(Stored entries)
○ ○ ○ ○

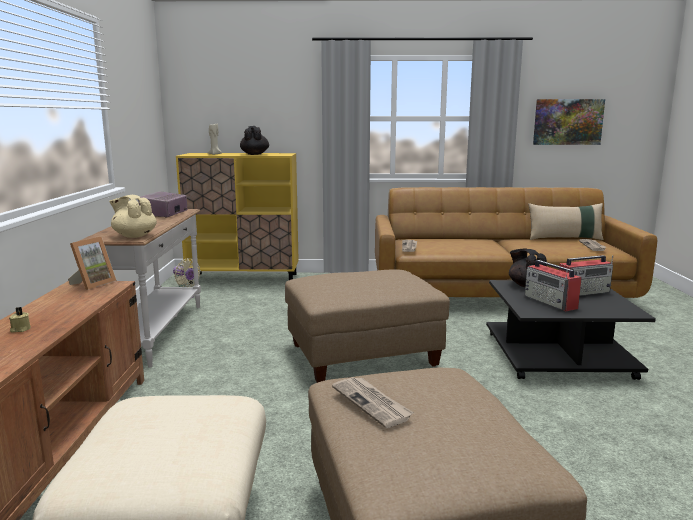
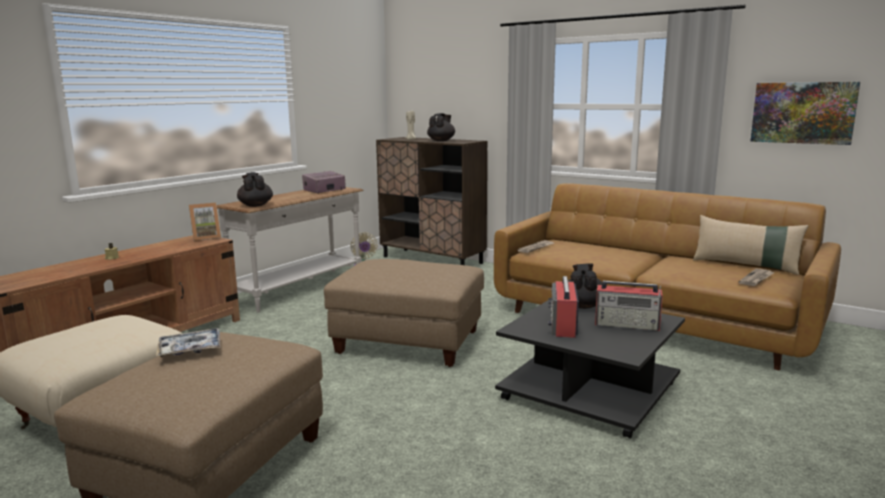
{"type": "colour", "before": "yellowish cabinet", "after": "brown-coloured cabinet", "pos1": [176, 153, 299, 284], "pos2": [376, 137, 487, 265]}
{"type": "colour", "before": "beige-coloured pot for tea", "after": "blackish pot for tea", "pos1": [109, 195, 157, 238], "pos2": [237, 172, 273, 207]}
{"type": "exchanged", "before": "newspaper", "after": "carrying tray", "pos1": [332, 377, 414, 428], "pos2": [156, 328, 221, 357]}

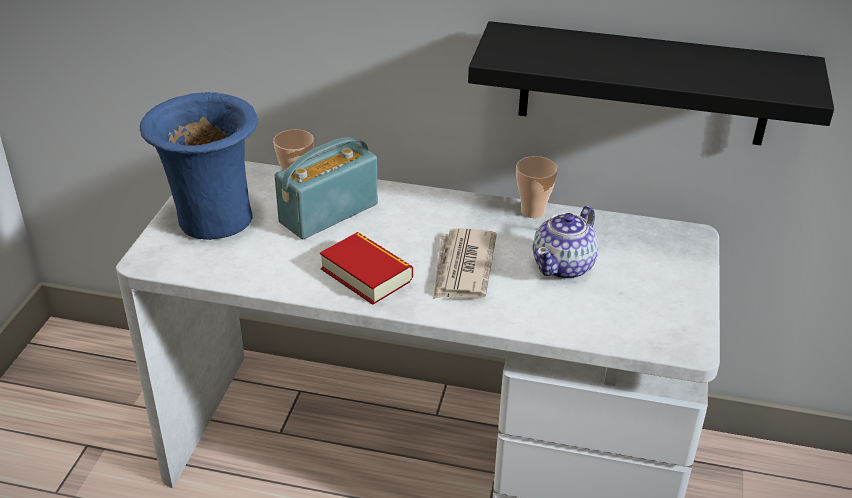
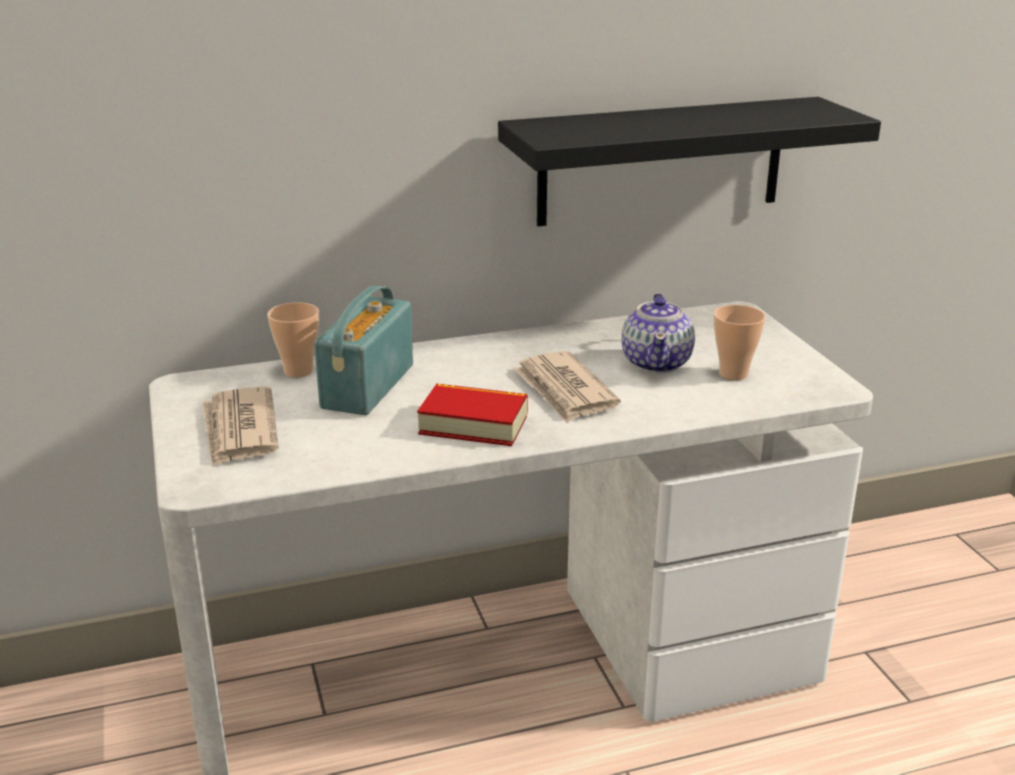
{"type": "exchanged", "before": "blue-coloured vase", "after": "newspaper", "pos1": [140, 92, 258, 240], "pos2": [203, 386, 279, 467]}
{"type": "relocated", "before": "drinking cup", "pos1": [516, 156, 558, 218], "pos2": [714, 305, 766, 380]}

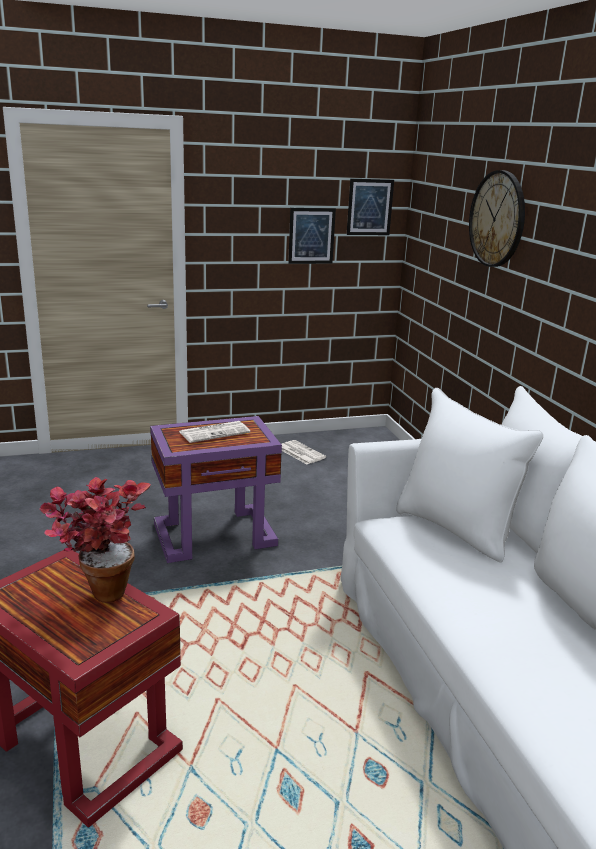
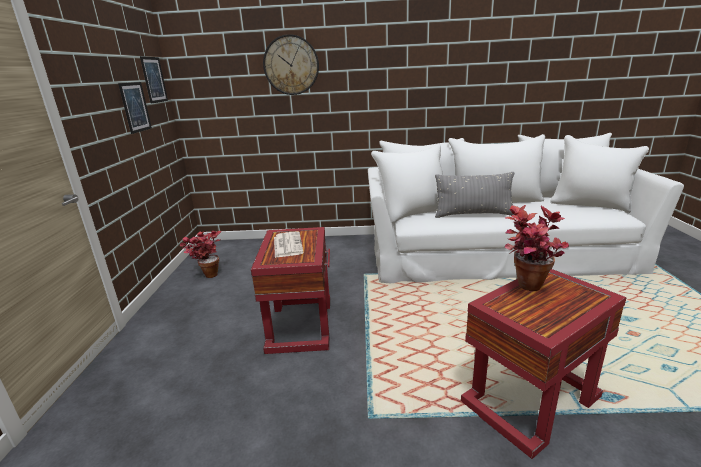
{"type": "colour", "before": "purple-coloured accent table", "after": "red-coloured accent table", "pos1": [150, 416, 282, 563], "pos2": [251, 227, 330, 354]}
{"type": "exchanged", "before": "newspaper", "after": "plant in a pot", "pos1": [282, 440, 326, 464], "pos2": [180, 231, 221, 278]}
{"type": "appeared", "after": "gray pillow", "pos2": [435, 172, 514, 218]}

○ ○ ○ ○

* _Task details_
Without the images, write out all of the records exactly.

* _Response area_
{"type": "colour", "before": "yellowish cabinet", "after": "brown-coloured cabinet", "pos1": [176, 153, 299, 284], "pos2": [376, 137, 487, 265]}
{"type": "colour", "before": "beige-coloured pot for tea", "after": "blackish pot for tea", "pos1": [109, 195, 157, 238], "pos2": [237, 172, 273, 207]}
{"type": "exchanged", "before": "newspaper", "after": "carrying tray", "pos1": [332, 377, 414, 428], "pos2": [156, 328, 221, 357]}

{"type": "exchanged", "before": "blue-coloured vase", "after": "newspaper", "pos1": [140, 92, 258, 240], "pos2": [203, 386, 279, 467]}
{"type": "relocated", "before": "drinking cup", "pos1": [516, 156, 558, 218], "pos2": [714, 305, 766, 380]}

{"type": "colour", "before": "purple-coloured accent table", "after": "red-coloured accent table", "pos1": [150, 416, 282, 563], "pos2": [251, 227, 330, 354]}
{"type": "exchanged", "before": "newspaper", "after": "plant in a pot", "pos1": [282, 440, 326, 464], "pos2": [180, 231, 221, 278]}
{"type": "appeared", "after": "gray pillow", "pos2": [435, 172, 514, 218]}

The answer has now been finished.